# [Available data]
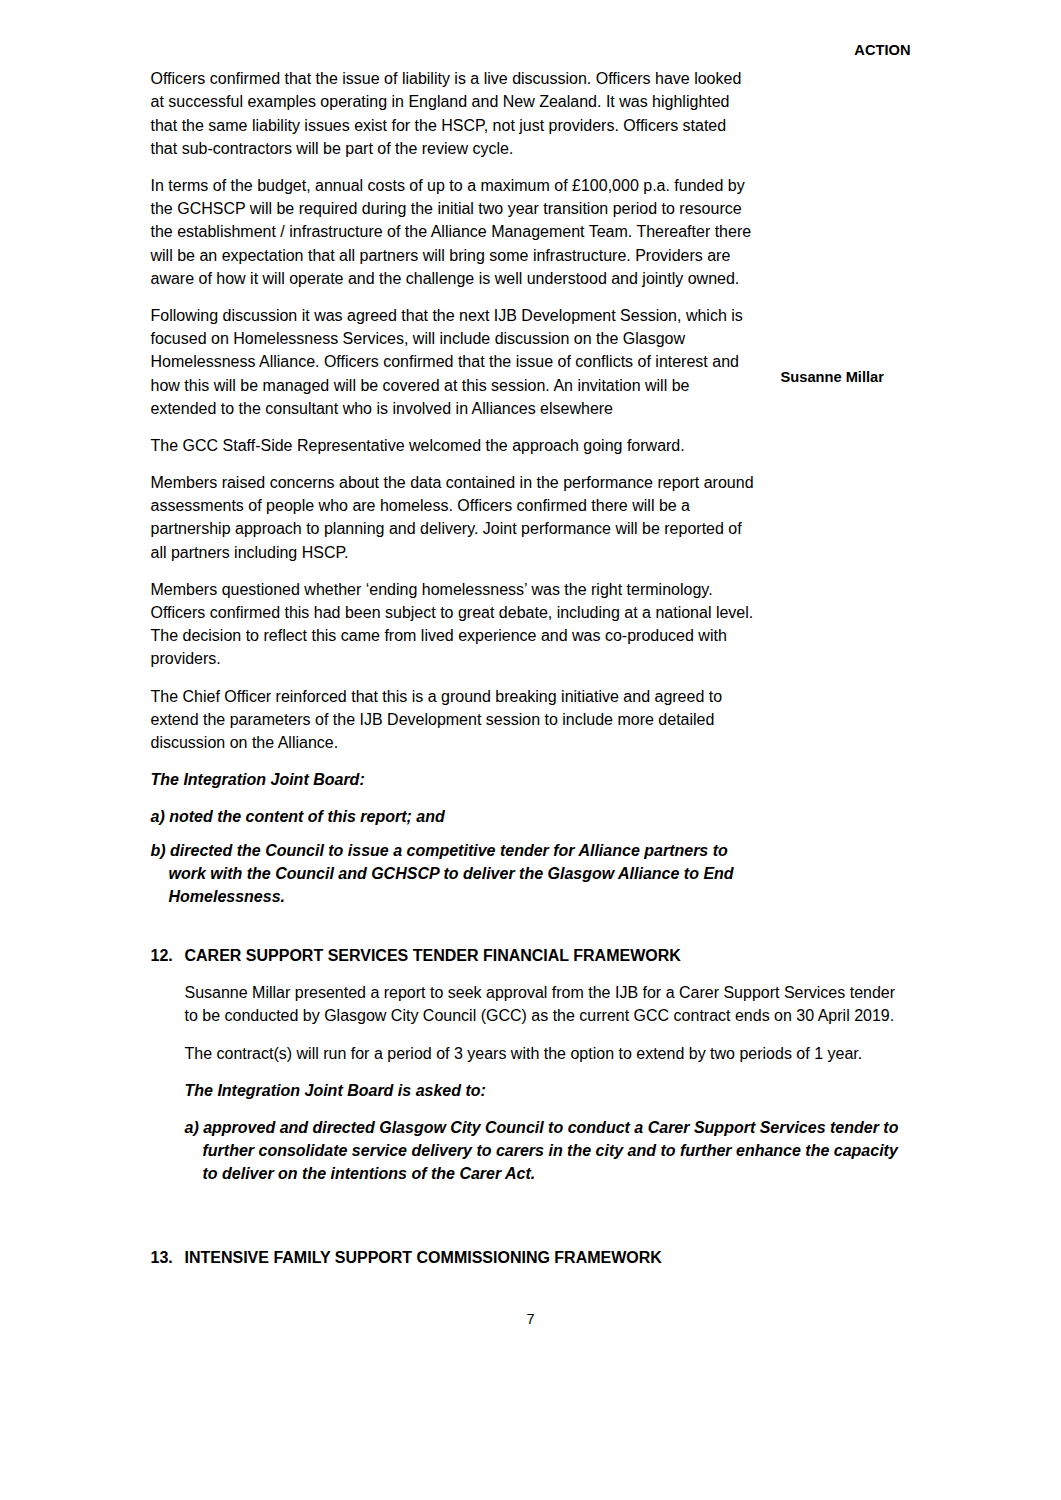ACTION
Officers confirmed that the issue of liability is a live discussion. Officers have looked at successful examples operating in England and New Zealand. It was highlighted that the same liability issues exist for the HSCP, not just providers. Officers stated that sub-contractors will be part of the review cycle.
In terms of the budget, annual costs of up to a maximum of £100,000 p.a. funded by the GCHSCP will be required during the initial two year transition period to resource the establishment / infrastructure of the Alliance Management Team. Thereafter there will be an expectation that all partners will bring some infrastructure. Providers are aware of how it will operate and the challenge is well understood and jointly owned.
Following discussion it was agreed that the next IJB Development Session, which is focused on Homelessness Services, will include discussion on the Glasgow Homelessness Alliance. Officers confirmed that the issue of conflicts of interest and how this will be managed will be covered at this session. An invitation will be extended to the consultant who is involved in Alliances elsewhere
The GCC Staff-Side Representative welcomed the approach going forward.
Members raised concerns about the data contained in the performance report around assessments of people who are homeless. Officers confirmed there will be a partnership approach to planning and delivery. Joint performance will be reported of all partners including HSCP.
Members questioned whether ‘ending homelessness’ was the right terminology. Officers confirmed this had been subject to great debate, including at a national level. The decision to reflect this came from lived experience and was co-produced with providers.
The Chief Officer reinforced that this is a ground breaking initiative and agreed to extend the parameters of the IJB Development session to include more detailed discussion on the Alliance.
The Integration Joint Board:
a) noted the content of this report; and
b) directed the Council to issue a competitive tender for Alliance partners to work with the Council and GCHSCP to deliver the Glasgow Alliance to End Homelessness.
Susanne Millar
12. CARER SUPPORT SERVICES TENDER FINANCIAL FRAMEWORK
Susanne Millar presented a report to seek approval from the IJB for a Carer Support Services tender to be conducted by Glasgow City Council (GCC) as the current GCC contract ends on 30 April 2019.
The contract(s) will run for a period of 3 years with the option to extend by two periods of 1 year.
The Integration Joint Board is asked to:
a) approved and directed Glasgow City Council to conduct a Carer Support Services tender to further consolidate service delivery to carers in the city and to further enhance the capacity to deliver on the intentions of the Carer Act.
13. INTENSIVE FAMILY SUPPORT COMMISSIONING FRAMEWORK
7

---

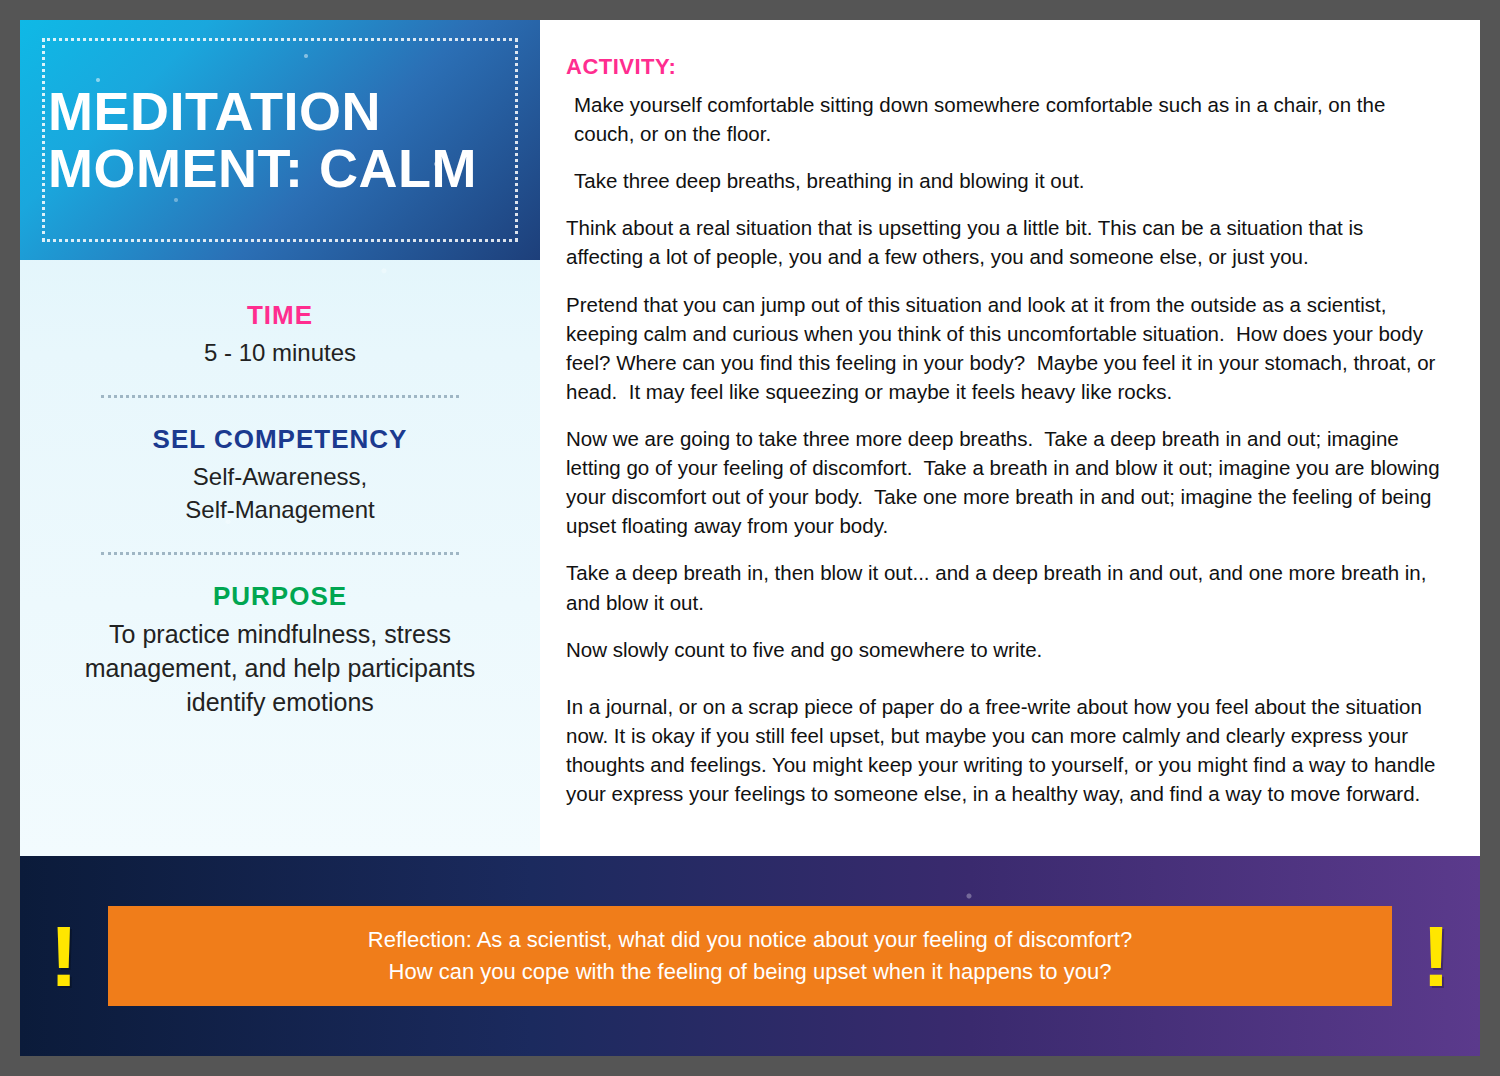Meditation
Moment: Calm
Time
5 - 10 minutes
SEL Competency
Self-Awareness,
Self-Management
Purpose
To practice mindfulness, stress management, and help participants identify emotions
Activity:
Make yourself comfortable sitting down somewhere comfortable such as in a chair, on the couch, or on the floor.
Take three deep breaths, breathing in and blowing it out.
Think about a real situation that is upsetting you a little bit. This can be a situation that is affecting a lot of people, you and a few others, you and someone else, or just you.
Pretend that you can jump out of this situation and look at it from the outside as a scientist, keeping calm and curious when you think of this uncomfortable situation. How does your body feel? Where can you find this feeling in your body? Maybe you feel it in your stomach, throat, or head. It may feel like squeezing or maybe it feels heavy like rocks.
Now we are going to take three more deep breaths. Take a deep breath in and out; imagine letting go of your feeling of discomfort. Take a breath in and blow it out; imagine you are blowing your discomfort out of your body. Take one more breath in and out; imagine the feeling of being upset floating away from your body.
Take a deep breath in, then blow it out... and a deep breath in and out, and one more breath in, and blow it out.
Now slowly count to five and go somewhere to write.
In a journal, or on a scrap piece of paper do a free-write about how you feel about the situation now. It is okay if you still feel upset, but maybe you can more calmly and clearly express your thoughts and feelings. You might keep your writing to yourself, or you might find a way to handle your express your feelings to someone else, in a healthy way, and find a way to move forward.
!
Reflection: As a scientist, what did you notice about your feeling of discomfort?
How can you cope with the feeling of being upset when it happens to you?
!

# [Your instructions]
Working from the data above, extract solely the lines from the one containing "Officers confirmed that the issue of liability" through the one containing "12. CARER SUPPORT", exactly as they appear, both included.

# [Task output]
Officers confirmed that the issue of liability is a live discussion. Officers have looked at successful examples operating in England and New Zealand. It was highlighted that the same liability issues exist for the HSCP, not just providers. Officers stated that sub-contractors will be part of the review cycle.
In terms of the budget, annual costs of up to a maximum of £100,000 p.a. funded by the GCHSCP will be required during the initial two year transition period to resource the establishment / infrastructure of the Alliance Management Team. Thereafter there will be an expectation that all partners will bring some infrastructure. Providers are aware of how it will operate and the challenge is well understood and jointly owned.
Following discussion it was agreed that the next IJB Development Session, which is focused on Homelessness Services, will include discussion on the Glasgow Homelessness Alliance. Officers confirmed that the issue of conflicts of interest and how this will be managed will be covered at this session. An invitation will be extended to the consultant who is involved in Alliances elsewhere
The GCC Staff-Side Representative welcomed the approach going forward.
Members raised concerns about the data contained in the performance report around assessments of people who are homeless. Officers confirmed there will be a partnership approach to planning and delivery. Joint performance will be reported of all partners including HSCP.
Members questioned whether ‘ending homelessness’ was the right terminology. Officers confirmed this had been subject to great debate, including at a national level. The decision to reflect this came from lived experience and was co-produced with providers.
The Chief Officer reinforced that this is a ground breaking initiative and agreed to extend the parameters of the IJB Development session to include more detailed discussion on the Alliance.
The Integration Joint Board:
a) noted the content of this report; and
b) directed the Council to issue a competitive tender for Alliance partners to work with the Council and GCHSCP to deliver the Glasgow Alliance to End Homelessness.
Susanne Millar
12. CARER SUPPORT SERVICES TENDER FINANCIAL FRAMEWORK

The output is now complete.